Requirement — In your copy of the data, include no pictures and alter nothing else.

· · ·

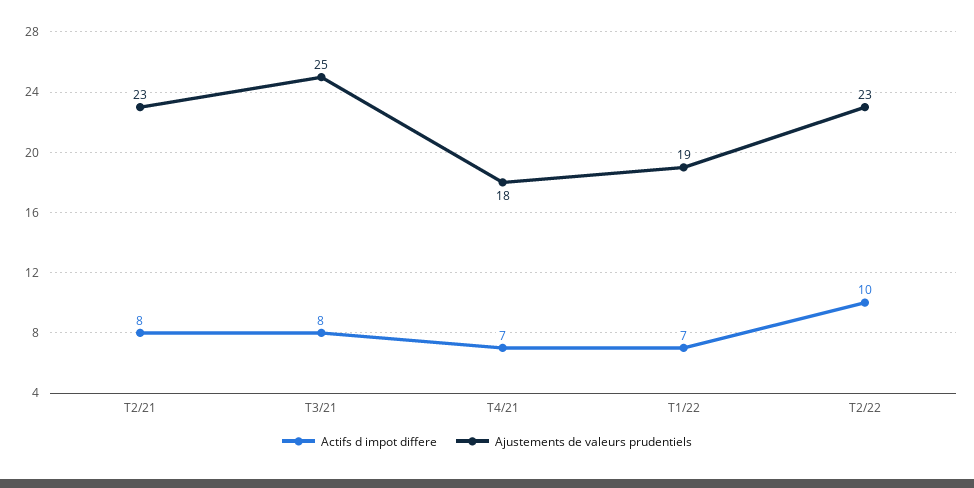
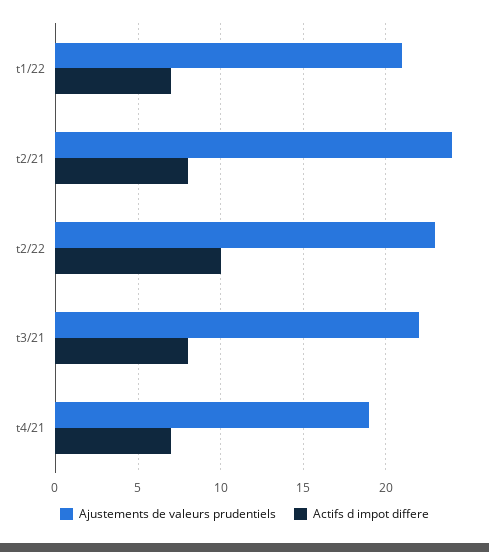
  {
    "Actifs d impot differe": {
      "T2/21": 8,
      "T3/21": 8,
      "T4/21": 7,
      "T1/22": 7,
      "T2/22": 10
    },
    "Ajustements de valeurs prudentiels": {
-     "T2/21": 23,
+     "T2/21": 24,
-     "T3/21": 25,
+     "T3/21": 22,
-     "T4/21": 18,
+     "T4/21": 19,
-     "T1/22": 19,
+     "T1/22": 21,
      "T2/22": 23
    }
  }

· · ·

Output —
  {
    "Actifs d impot differe": {
      "T2/21": 8,
      "T3/21": 8,
      "T4/21": 7,
      "T1/22": 7,
      "T2/22": 10
    },
    "Ajustements de valeurs prudentiels": {
-     "T2/21": 23,
+     "T2/21": 24,
-     "T3/21": 25,
+     "T3/21": 22,
-     "T4/21": 18,
+     "T4/21": 19,
-     "T1/22": 19,
+     "T1/22": 21,
      "T2/22": 23
    }
  }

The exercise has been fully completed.